Vince…likes getting to work at 4:30 in the morning and finishing before lunch. He feels as if he’s gotten one over on the world, leaving his place of employment for lunch and simply not coming back. He’s realizing this is a fixed part of his personality, this desire to get one over on the world. Maybe there’s a hooky gene.
I like that idea: a hooky gene. I think I have a part-time, situational one! You?
Later Vince thinks more about time and the sensation of it passing.
When does the day turn? Clocks and calendars say midnight, but the man who lives his life by a clock is no better than a robot. Daylight? Letting the sun determine is only slightly less arbitrary. So what? Consciousness? Does the day begin when you rise out of bed into it? Is there a fixed moment when you pass from one to the other? Even awake, Vince has felt the turn from one day to the next; no rule says when it happens, you just know when it does. If he had to peg it, he’d say closing—when the bars shut down.
Okay, if “day” is arbitrary, does it have to have a start/finish? Can’t it just be that understood thing that has a sunlight part and a night part, and leave it at that? And that we understand from context what is meant?
Yeah, to some degree, that’s okay, but then some anal retentive type decides we have to distinguish noon from 1 pm in such a way that we all know what we’re talking about and, whew, then we have to consider the issue Vince raises.

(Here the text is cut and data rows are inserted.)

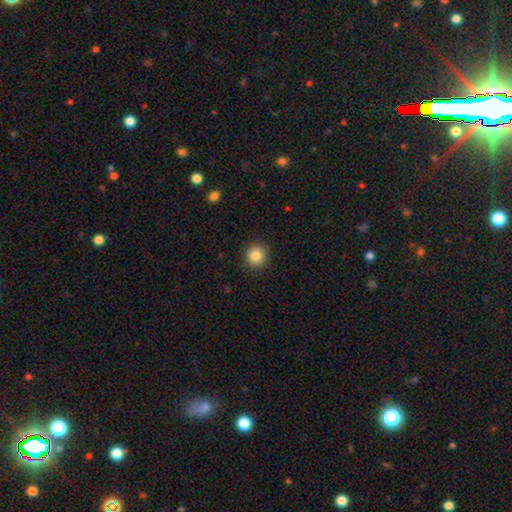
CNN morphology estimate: type=smooth (85%); roundness=round (87%); merging=none (90%).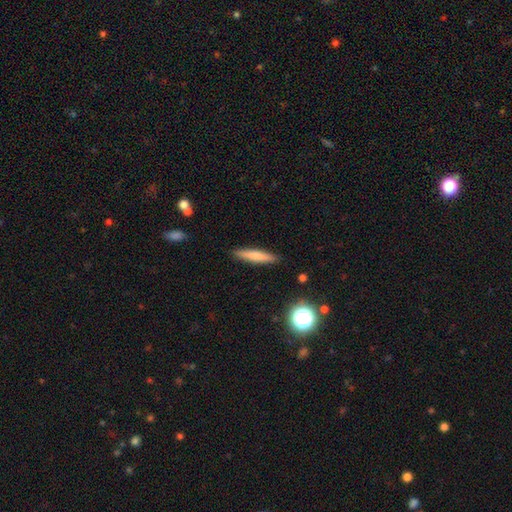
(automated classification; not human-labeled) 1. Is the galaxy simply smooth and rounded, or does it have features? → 72% smooth, 21% featured or disk, 7% star or artifact.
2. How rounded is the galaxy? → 89% cigar-shaped, 10% in between, 2% round.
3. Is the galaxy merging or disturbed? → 90% none, 7% minor disturbance, 2% major disturbance, 1% merger.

Okay, one more excerpt, since it’s also musing on time:
There is a moment when all the work that can be done is done. Plays have all been made, strategies and mistakes. The various people are in position and there’s nothing more than the wait—no more running or politicking, compromising or pleading. It’s going to be what it’s going to be, and all that’s left is for the thing to play itself out. And at that moment, time is measured in sighs, regrets and ironies; these are the seconds, minutes and hours of the night before.

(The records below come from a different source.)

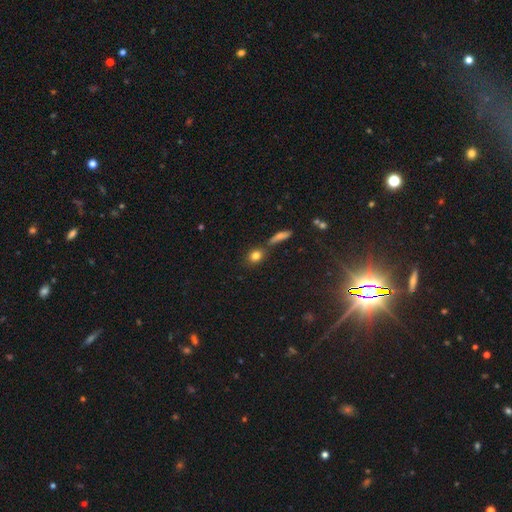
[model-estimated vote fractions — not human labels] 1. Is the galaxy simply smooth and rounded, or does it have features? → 80% smooth, 11% star or artifact, 9% featured or disk.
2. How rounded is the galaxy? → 55% round, 40% in between, 5% cigar-shaped.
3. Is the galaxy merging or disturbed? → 70% none, 16% merger, 11% minor disturbance, 4% major disturbance.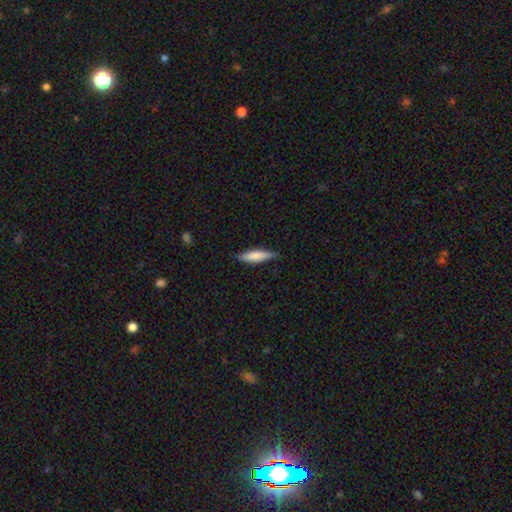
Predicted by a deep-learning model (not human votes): Overall: smooth (69%). How rounded: cigar-shaped (78%). Merging: none (82%).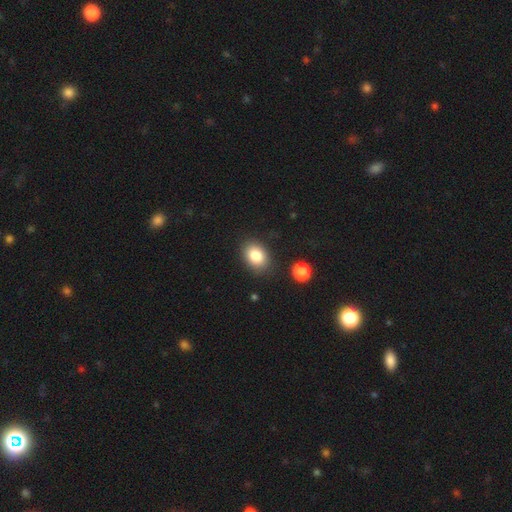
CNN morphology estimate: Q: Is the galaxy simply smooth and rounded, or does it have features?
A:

I haven’t finished this book yet, and I’m into the dangerous last third, and the ending seems to be heralded by the paragraph above. So far the tale’s been above average, as Garrison K would say, and the characters worth spending time on, yet I keep worrying that it’s starting to self-destruct. Vince strives against himself, like the rest of us, but the deck seems to be stacked against him (hey, I can use, broadly speaking, sports metaphors, too!).
* From Jess Walter’s Citizen Vince (2005, p. 5, 171, & 239).